- _Required action_
Nothing but the lines from the one with "pinky mcp: (229, 212)" down to the one with "pinky tip: (365, 75)" should be returned, exactly and with both ends included, from the material below.

- _Source data_
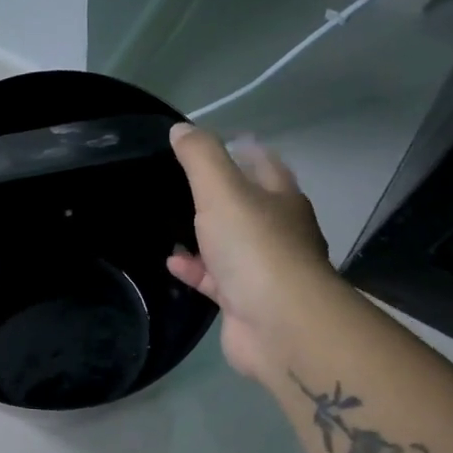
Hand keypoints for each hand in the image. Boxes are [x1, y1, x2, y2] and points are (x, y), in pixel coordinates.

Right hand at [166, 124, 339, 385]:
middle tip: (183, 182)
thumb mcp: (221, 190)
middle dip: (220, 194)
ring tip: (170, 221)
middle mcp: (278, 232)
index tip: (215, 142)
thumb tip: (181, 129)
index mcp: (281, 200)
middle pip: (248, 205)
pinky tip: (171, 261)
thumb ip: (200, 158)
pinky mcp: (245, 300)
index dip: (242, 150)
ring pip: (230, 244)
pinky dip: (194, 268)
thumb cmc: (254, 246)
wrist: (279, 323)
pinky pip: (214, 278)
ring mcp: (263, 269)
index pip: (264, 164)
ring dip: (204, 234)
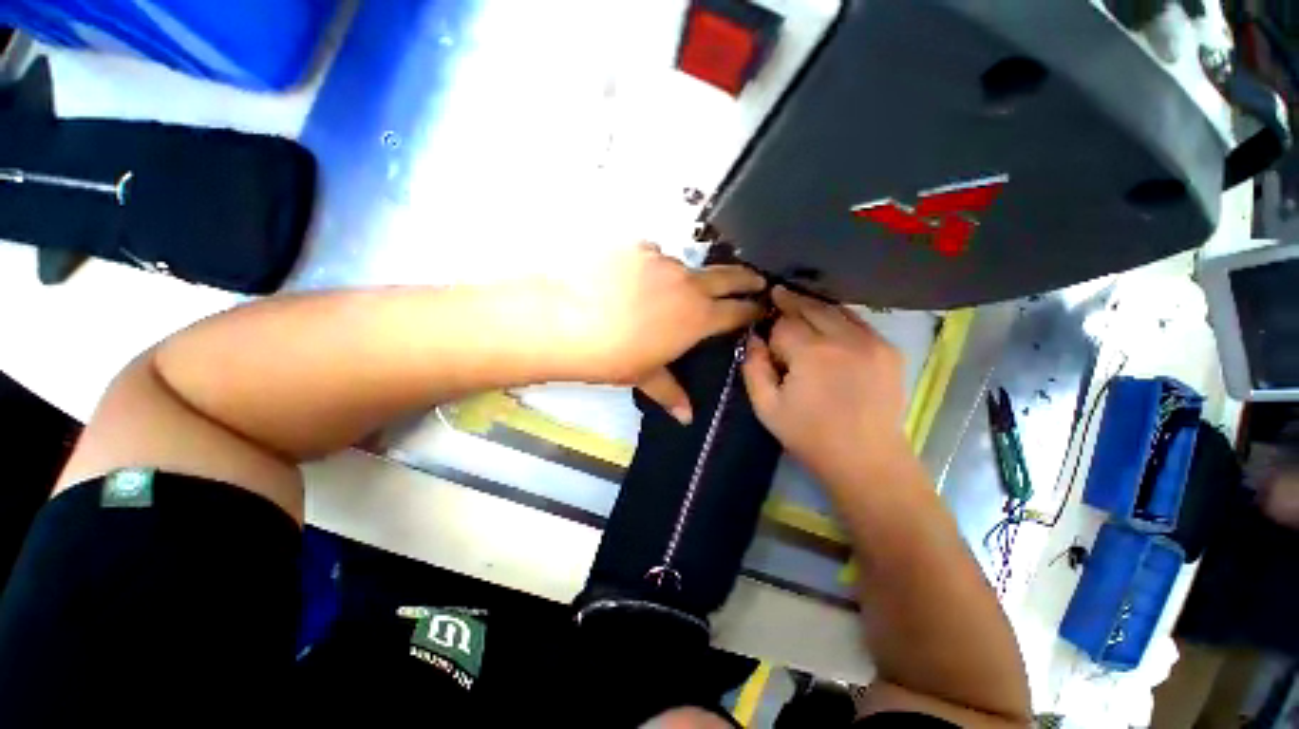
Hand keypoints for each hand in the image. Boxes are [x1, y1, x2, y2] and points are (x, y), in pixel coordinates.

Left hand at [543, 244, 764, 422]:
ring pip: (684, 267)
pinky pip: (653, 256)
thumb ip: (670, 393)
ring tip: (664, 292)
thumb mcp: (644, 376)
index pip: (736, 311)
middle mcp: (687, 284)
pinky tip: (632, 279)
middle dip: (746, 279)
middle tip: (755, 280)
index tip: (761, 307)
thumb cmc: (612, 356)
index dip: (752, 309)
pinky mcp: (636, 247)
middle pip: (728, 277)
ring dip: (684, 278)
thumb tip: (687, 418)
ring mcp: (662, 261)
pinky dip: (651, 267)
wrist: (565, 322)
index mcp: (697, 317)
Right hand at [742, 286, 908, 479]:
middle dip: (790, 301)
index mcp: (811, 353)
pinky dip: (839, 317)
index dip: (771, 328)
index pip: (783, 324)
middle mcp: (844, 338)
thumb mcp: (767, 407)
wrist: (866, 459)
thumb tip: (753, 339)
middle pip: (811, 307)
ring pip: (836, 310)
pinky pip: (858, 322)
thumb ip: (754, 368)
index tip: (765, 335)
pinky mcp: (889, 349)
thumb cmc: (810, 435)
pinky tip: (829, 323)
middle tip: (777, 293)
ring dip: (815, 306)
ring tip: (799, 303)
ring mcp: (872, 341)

...

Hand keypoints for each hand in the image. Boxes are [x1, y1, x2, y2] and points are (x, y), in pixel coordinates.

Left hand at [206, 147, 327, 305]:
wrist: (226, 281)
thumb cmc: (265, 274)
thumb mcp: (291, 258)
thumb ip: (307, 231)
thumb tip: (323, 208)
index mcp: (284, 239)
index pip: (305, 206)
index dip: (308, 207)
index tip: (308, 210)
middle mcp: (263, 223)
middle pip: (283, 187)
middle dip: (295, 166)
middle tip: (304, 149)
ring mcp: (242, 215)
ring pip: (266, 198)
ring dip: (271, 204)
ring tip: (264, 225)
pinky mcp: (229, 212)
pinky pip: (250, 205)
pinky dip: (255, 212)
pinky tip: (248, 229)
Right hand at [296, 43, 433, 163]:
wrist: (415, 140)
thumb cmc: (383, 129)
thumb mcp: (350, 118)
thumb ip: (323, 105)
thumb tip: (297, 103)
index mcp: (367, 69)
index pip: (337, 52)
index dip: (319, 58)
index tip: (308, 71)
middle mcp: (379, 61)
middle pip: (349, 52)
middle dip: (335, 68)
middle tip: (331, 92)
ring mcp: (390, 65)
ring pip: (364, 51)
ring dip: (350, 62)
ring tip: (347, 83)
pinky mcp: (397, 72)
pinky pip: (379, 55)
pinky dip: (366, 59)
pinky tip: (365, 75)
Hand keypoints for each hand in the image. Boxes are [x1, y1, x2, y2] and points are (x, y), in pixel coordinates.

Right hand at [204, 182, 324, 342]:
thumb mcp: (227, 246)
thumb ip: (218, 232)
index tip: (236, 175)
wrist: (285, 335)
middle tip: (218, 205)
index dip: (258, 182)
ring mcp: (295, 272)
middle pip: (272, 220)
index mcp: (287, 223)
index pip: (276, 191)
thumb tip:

* * *

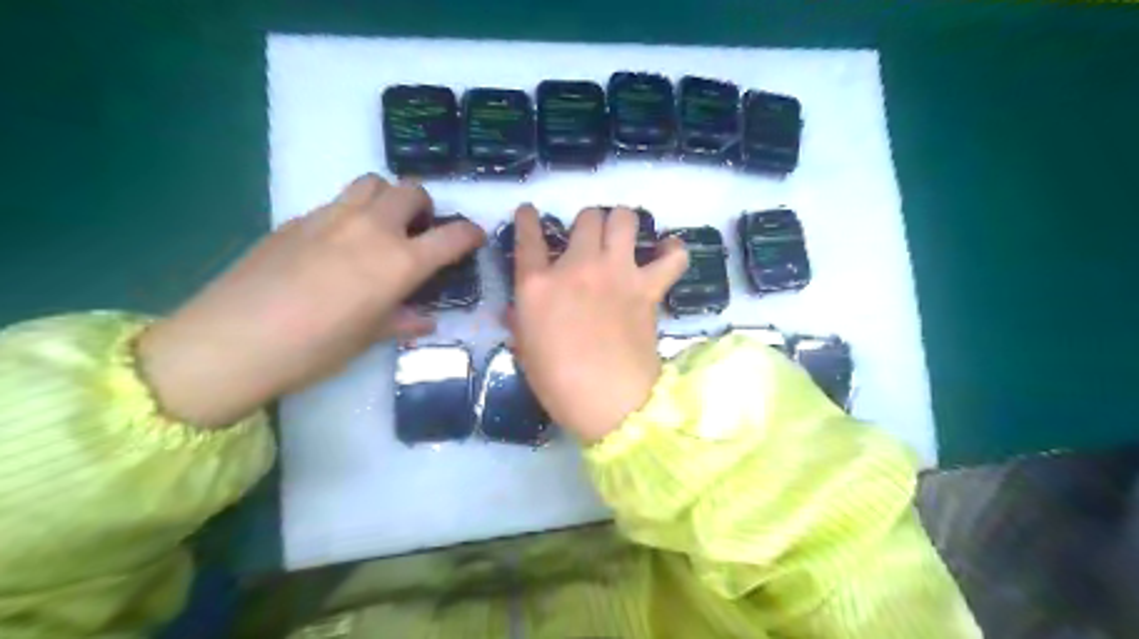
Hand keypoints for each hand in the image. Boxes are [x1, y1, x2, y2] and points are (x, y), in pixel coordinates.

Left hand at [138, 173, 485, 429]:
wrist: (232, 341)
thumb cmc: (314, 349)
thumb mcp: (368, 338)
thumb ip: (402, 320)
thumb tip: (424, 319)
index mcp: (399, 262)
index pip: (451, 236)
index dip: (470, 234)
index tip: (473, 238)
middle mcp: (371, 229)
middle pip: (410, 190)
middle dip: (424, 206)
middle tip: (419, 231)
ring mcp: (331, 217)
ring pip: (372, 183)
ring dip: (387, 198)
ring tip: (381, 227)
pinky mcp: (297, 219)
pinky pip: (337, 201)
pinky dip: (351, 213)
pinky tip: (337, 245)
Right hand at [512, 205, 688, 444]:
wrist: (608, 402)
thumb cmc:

- _Answer_
pinky mcp: (229, 212)
pinky pip: (250, 205)
pinky dip: (255, 212)
pinky tip: (248, 229)
Right hand at [296, 43, 433, 163]:
wrist: (415, 140)
thumb cmc: (383, 129)
thumb mcp: (350, 118)
thumb ip: (323, 105)
thumb tip: (297, 103)
index mcp: (367, 69)
index pip: (337, 52)
index dip: (319, 58)
index tip: (308, 71)
middle mcp: (379, 61)
middle pip: (349, 52)
middle dip: (335, 68)
middle tip: (331, 92)
ring mcp: (390, 65)
ring pip: (364, 51)
ring dip: (350, 62)
ring tip: (347, 83)
pinky mcp: (397, 72)
pinky pip: (379, 55)
pinky dip: (366, 59)
pinky tip: (365, 75)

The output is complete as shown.